The user will now have the option to configure a Multi-Region Swift cluster. The default will remain the same, so it should not impact any users who do not wish to utilise a Multi-Region Swift cluster.

Deployer impact

A deployer will be able to adjust the inventory across multiple deploys to ensure a global swift cluster operating unformly for all deploys.

Developer impact

None

Dependencies

None known

Implementation

Work items

  1. Enable the use of the read_affinity, write_affinity and write_affinity_node_count settings within Swift on a swift-proxy host basis.
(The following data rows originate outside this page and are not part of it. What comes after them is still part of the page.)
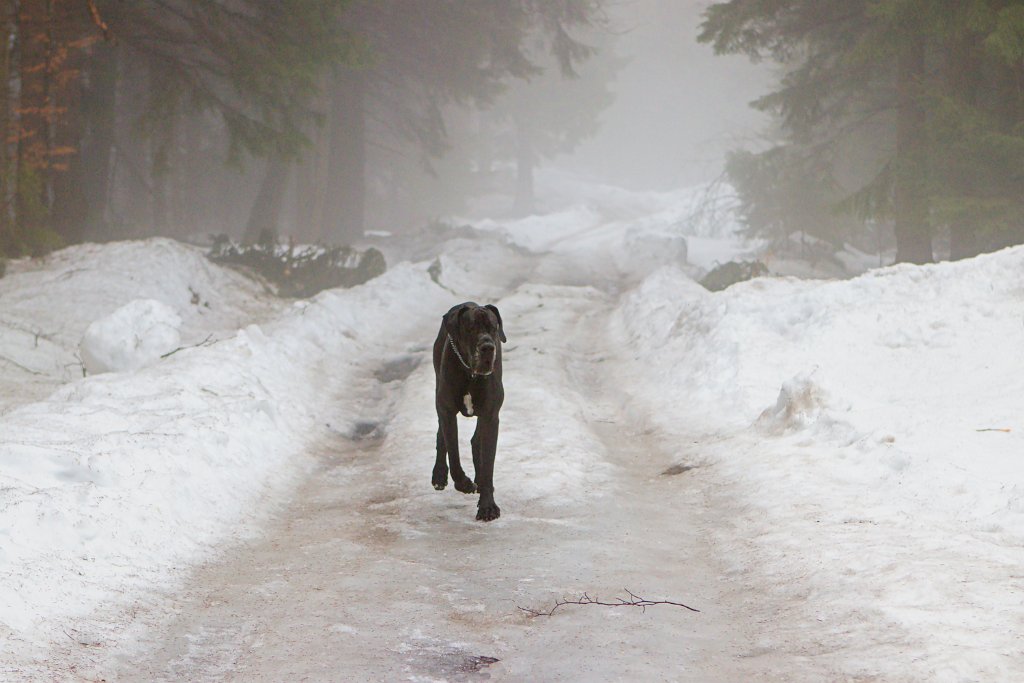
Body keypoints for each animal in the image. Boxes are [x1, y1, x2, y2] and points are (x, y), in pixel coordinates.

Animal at [434, 301, 505, 520]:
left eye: (493, 327)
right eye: (471, 328)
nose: (487, 347)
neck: (470, 374)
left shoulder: (490, 416)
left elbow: (488, 463)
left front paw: (487, 506)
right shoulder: (447, 412)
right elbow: (454, 453)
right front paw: (464, 483)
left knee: (476, 442)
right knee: (441, 437)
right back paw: (439, 474)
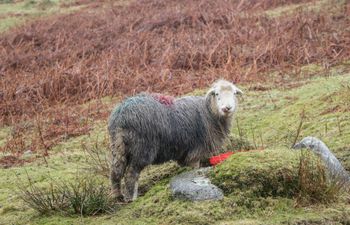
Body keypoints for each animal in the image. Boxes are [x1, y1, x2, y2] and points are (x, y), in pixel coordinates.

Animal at [108, 79, 242, 202]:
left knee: (115, 171)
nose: (227, 108)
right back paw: (132, 198)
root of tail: (122, 115)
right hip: (142, 148)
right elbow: (195, 169)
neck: (210, 113)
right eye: (216, 94)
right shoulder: (196, 152)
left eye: (234, 93)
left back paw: (117, 196)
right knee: (131, 173)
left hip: (118, 146)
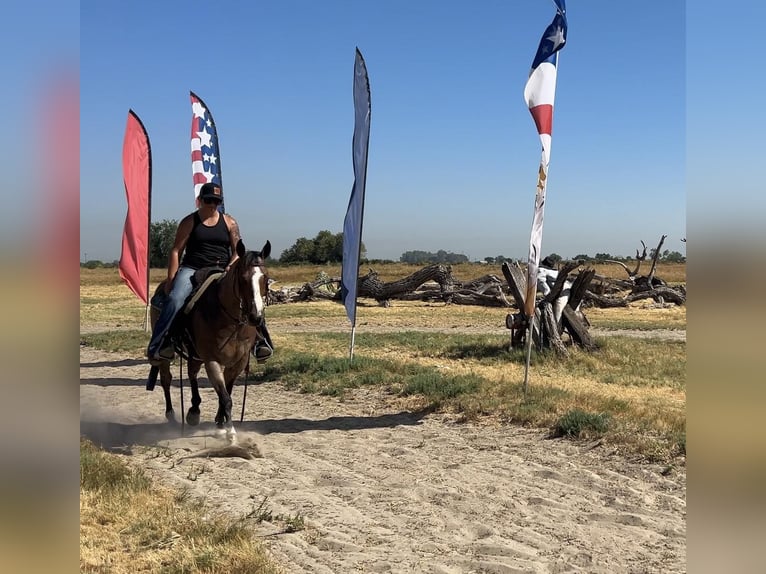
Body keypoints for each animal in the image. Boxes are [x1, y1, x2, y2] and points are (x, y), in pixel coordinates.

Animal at [148, 239, 271, 439]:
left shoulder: (237, 362)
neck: (231, 322)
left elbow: (226, 393)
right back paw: (172, 416)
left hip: (195, 354)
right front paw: (230, 432)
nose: (256, 317)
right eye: (242, 279)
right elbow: (225, 397)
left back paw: (193, 411)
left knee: (191, 373)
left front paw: (220, 424)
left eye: (265, 279)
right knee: (166, 379)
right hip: (169, 355)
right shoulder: (212, 360)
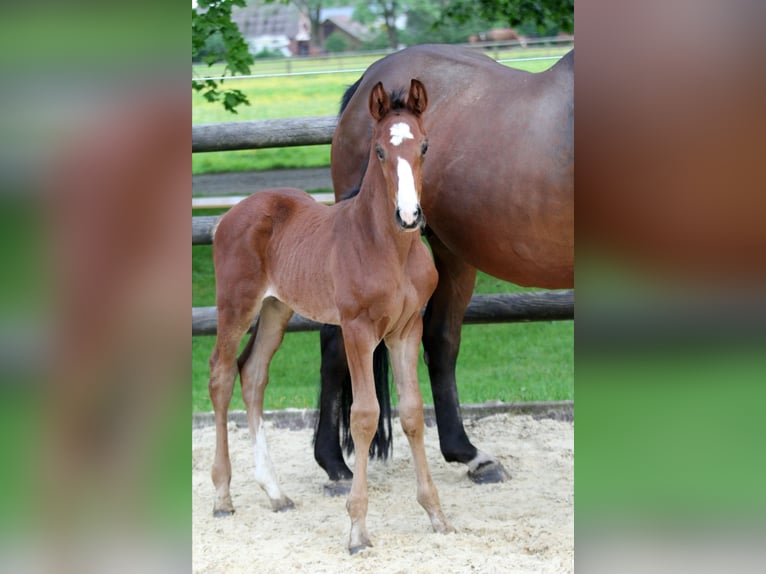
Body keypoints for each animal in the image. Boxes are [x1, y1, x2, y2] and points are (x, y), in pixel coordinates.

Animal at [208, 80, 456, 552]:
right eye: (379, 150)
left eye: (425, 146)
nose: (409, 216)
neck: (390, 249)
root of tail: (229, 215)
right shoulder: (358, 330)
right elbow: (364, 415)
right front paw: (357, 529)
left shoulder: (406, 330)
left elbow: (413, 413)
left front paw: (437, 514)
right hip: (236, 305)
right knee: (221, 375)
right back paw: (223, 496)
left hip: (277, 309)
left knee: (253, 375)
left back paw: (275, 492)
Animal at [316, 44, 572, 486]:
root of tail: (369, 79)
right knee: (337, 343)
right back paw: (334, 463)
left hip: (454, 255)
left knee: (440, 340)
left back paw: (469, 454)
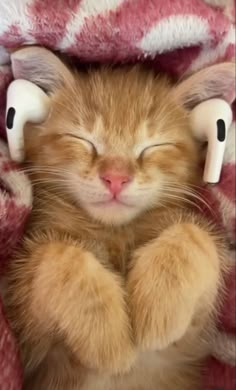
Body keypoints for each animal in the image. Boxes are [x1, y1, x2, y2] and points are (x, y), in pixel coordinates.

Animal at [4, 48, 235, 390]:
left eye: (153, 147)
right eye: (83, 140)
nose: (116, 178)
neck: (114, 233)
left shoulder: (192, 339)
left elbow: (194, 234)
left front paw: (160, 310)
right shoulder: (29, 341)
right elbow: (55, 253)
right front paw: (108, 340)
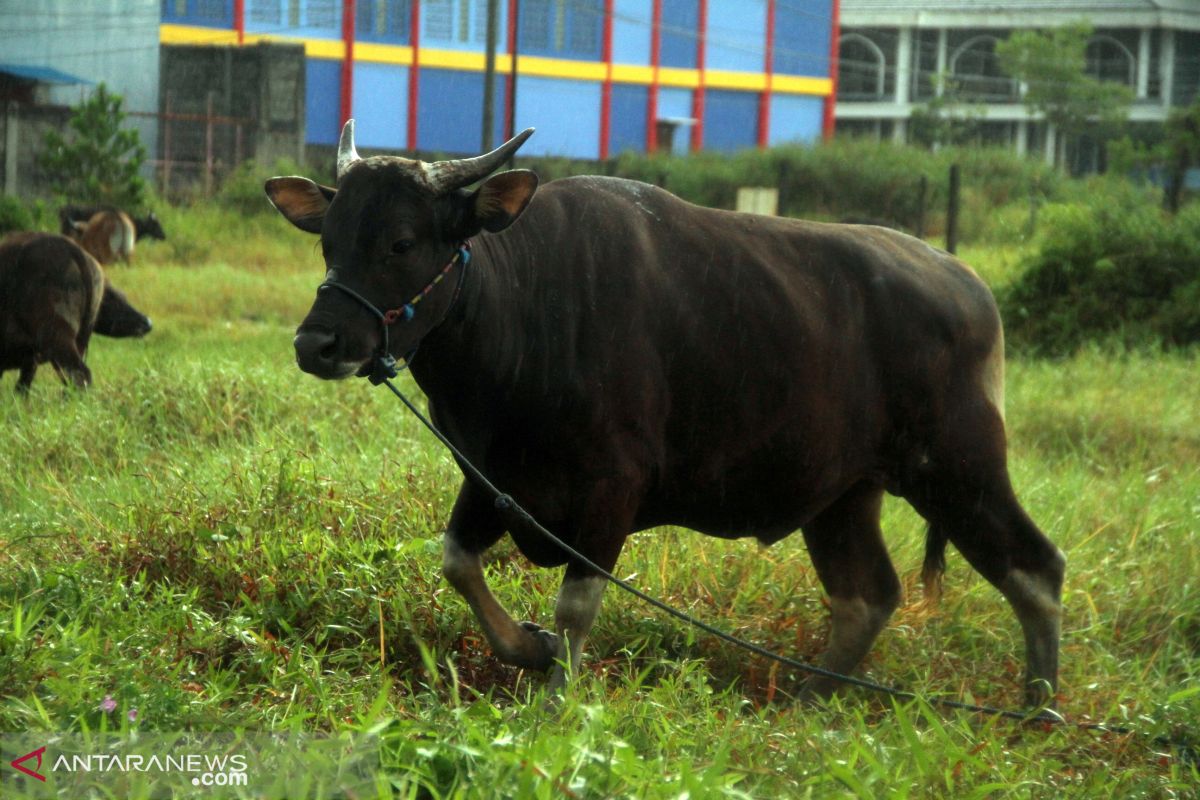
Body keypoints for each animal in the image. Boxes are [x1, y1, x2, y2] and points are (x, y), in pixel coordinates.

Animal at [0, 230, 154, 393]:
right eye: (113, 298)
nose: (147, 321)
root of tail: (74, 250)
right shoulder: (30, 362)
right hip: (77, 342)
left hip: (57, 336)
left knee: (79, 374)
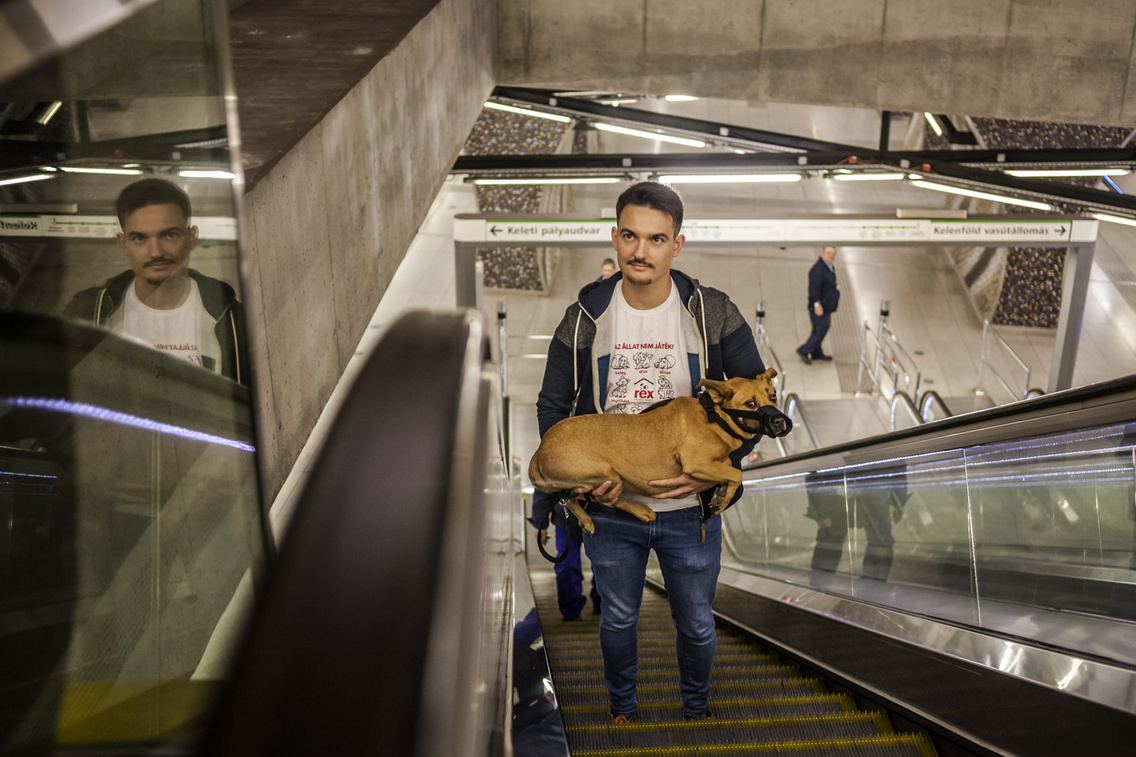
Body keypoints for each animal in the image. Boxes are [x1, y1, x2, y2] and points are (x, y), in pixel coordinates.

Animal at [524, 368, 786, 534]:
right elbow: (736, 474)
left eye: (773, 397)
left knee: (572, 500)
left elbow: (728, 475)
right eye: (750, 404)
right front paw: (725, 497)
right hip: (607, 475)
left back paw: (588, 520)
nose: (781, 422)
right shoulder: (697, 463)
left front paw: (721, 493)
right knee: (602, 499)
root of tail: (540, 449)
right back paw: (638, 511)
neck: (714, 417)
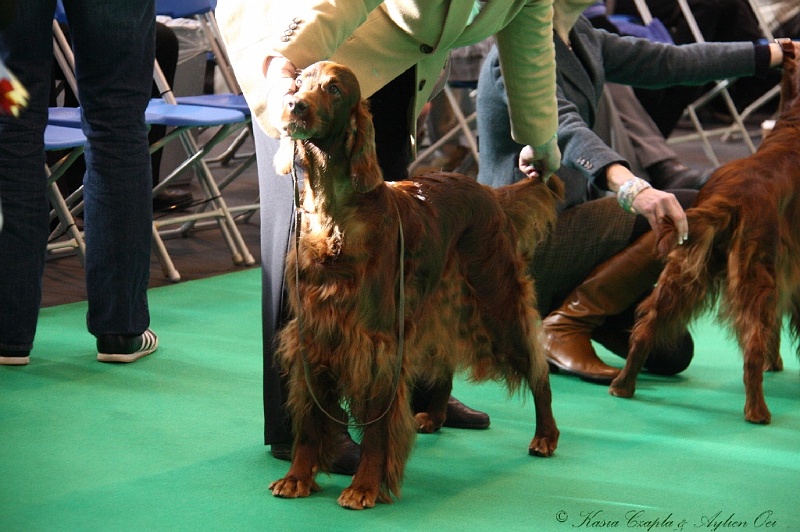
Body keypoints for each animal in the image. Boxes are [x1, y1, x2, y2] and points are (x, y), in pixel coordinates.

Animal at [268, 60, 564, 510]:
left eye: (334, 89)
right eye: (298, 83)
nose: (294, 106)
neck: (336, 215)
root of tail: (488, 192)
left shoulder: (378, 345)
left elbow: (376, 431)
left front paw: (365, 486)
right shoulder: (314, 336)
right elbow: (309, 422)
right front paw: (298, 476)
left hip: (496, 301)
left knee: (537, 367)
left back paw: (545, 435)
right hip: (439, 305)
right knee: (444, 359)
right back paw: (436, 415)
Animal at [608, 45, 800, 424]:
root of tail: (731, 198)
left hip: (682, 269)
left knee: (647, 325)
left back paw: (623, 385)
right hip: (756, 274)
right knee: (752, 346)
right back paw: (758, 411)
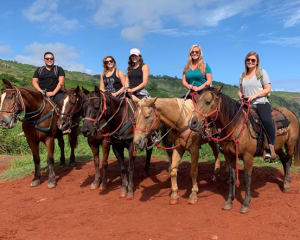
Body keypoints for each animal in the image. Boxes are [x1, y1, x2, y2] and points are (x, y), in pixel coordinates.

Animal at [190, 86, 300, 214]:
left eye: (208, 102)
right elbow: (232, 178)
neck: (236, 126)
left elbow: (247, 178)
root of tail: (291, 113)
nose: (192, 123)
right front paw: (229, 201)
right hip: (277, 147)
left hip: (290, 144)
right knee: (283, 159)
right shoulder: (229, 156)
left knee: (288, 160)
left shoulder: (248, 156)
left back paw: (286, 184)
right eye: (197, 101)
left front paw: (246, 203)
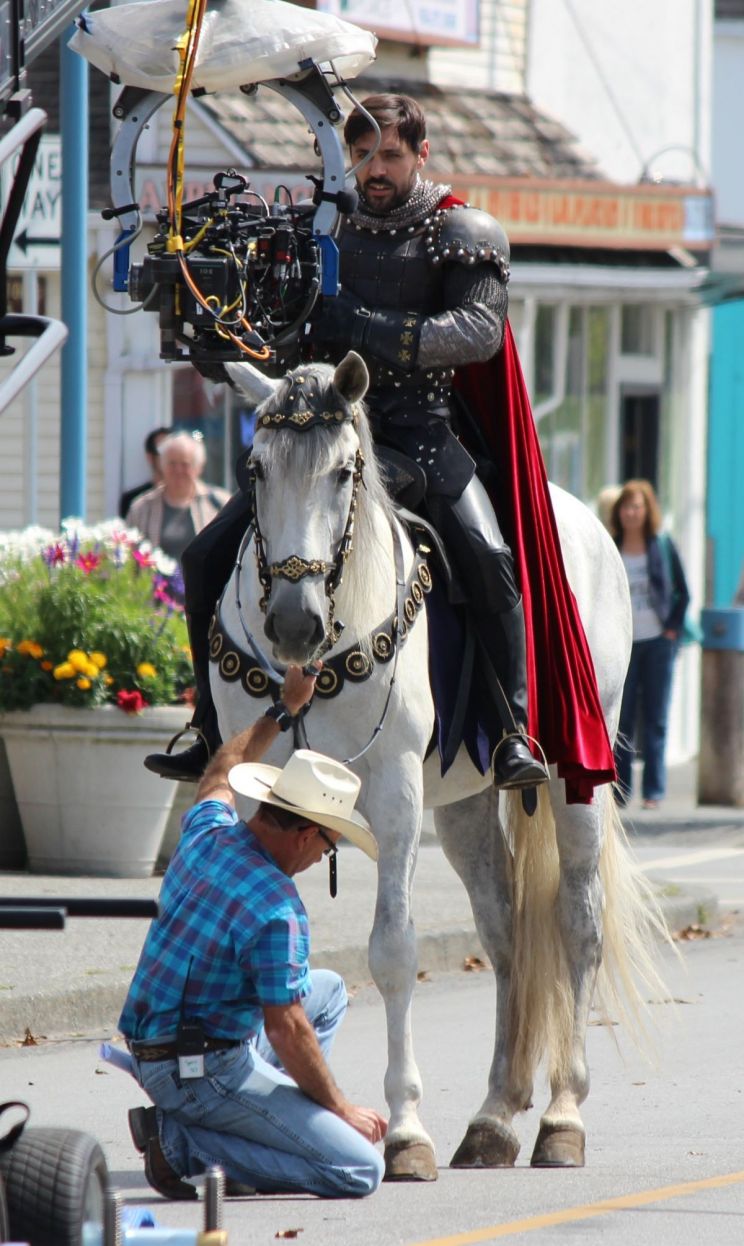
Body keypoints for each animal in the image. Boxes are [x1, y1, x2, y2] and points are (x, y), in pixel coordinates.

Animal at [210, 351, 667, 1176]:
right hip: (461, 808)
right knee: (505, 932)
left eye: (344, 472)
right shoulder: (249, 787)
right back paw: (495, 1117)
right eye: (254, 468)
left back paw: (562, 1116)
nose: (293, 623)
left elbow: (394, 951)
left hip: (575, 780)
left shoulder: (394, 804)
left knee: (577, 922)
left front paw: (403, 1130)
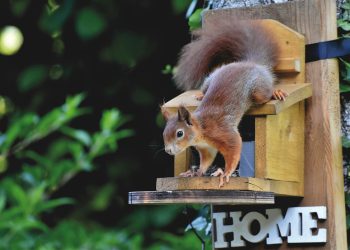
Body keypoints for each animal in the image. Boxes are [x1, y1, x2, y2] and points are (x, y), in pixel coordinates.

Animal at [161, 18, 288, 188]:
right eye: (164, 134)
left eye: (179, 133)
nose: (168, 150)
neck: (201, 131)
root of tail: (249, 63)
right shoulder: (206, 148)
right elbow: (206, 161)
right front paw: (196, 173)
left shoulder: (222, 132)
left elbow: (234, 148)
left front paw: (226, 173)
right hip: (210, 78)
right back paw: (200, 95)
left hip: (258, 90)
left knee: (265, 93)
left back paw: (276, 92)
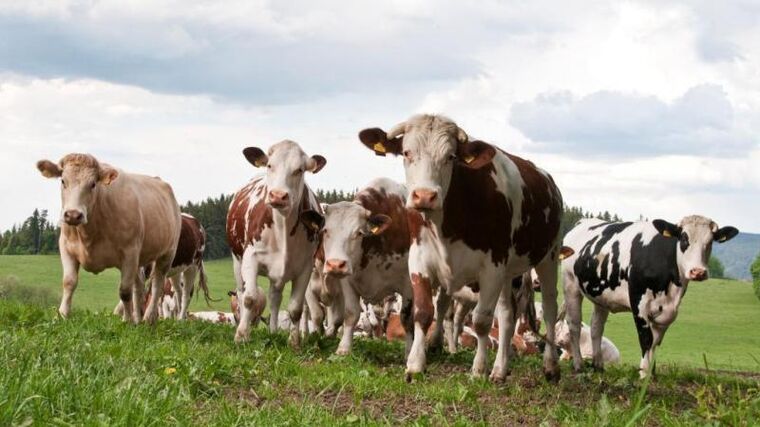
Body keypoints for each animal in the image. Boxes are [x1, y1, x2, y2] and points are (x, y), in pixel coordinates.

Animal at [37, 154, 182, 324]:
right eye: (63, 181)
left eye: (93, 184)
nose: (73, 215)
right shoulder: (66, 248)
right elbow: (69, 282)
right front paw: (62, 315)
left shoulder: (130, 252)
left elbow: (124, 291)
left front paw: (127, 321)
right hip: (139, 260)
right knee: (138, 286)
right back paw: (138, 319)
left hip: (167, 253)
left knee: (157, 284)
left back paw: (148, 318)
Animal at [223, 140, 324, 348]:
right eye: (270, 165)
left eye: (299, 170)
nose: (278, 195)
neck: (282, 226)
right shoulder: (250, 258)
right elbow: (250, 298)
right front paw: (241, 336)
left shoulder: (305, 267)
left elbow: (295, 308)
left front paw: (294, 342)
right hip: (237, 261)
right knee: (241, 293)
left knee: (275, 299)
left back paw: (273, 331)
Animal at [358, 113, 564, 382]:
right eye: (406, 152)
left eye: (451, 156)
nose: (424, 196)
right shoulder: (419, 260)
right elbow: (423, 313)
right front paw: (415, 364)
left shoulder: (492, 267)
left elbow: (482, 321)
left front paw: (478, 369)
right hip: (509, 273)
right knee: (507, 317)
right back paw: (500, 370)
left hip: (548, 256)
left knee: (549, 308)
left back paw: (550, 366)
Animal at [560, 217, 740, 378]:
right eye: (683, 238)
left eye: (710, 241)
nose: (698, 272)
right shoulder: (639, 304)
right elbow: (646, 339)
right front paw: (643, 374)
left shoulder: (667, 312)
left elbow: (656, 342)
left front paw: (651, 373)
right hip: (570, 284)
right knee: (574, 324)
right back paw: (578, 365)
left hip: (601, 297)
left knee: (596, 328)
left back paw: (598, 366)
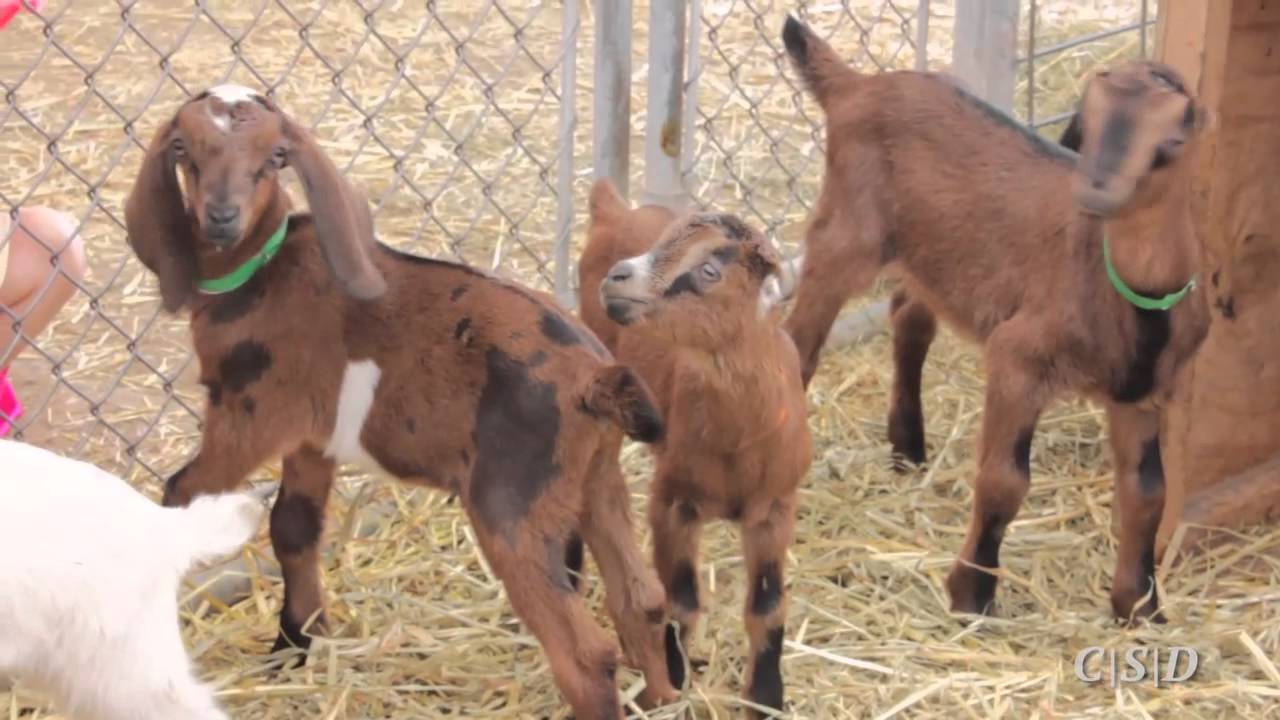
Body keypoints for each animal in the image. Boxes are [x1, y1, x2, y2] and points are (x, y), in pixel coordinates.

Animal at [120, 84, 678, 718]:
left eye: (275, 155)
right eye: (184, 148)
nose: (220, 216)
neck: (259, 273)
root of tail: (596, 378)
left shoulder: (249, 416)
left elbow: (180, 490)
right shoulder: (314, 435)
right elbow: (294, 527)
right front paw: (296, 642)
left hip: (510, 503)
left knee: (585, 654)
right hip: (597, 480)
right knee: (642, 597)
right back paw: (662, 698)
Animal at [579, 180, 813, 718]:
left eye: (710, 269)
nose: (617, 278)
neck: (738, 444)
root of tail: (614, 208)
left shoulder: (776, 507)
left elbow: (768, 607)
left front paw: (766, 697)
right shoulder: (673, 502)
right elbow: (680, 599)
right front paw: (673, 680)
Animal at [779, 17, 1212, 624]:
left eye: (1171, 141)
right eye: (1089, 125)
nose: (1095, 191)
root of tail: (857, 86)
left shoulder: (1142, 392)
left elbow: (1148, 492)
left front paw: (1139, 606)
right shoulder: (1019, 358)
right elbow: (1005, 481)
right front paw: (972, 594)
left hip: (933, 255)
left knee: (910, 320)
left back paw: (908, 447)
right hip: (845, 232)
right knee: (801, 344)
This will allow the prioritization of reads/writes based on region.
  2. Enable some form of encryption to ensure the replication of objects across locations is secure.
  3. Configure the management of the ring and keys required for communication between swift storage hosts across multiple locations and “deployments”.
  4. Document the use of the read_affinity, write_affinity and write_affinity_node_count settings within openstack-ansible and provide guidance around how to implement the specified Use Cases.
  5. Document the process of setting up a global swift cluster within openstack-ansible.
  6. Adjust settings to allow the use of keystone v3 API.

Testing

As this will require two independent installations of swift we won’t add anything specific to the gate to automatically test this. However the changes should not adjust how current tests work and all changes will need to ensure that existing tests continue to pass.

Documentation impact

  1. Use case implementation will need to be documented
  2. Implementation of a global cluster and the settings required.
  3. New network requirements will need to be documented.
  4. Inventory management, and configuration options that are added as a result will need to be documented.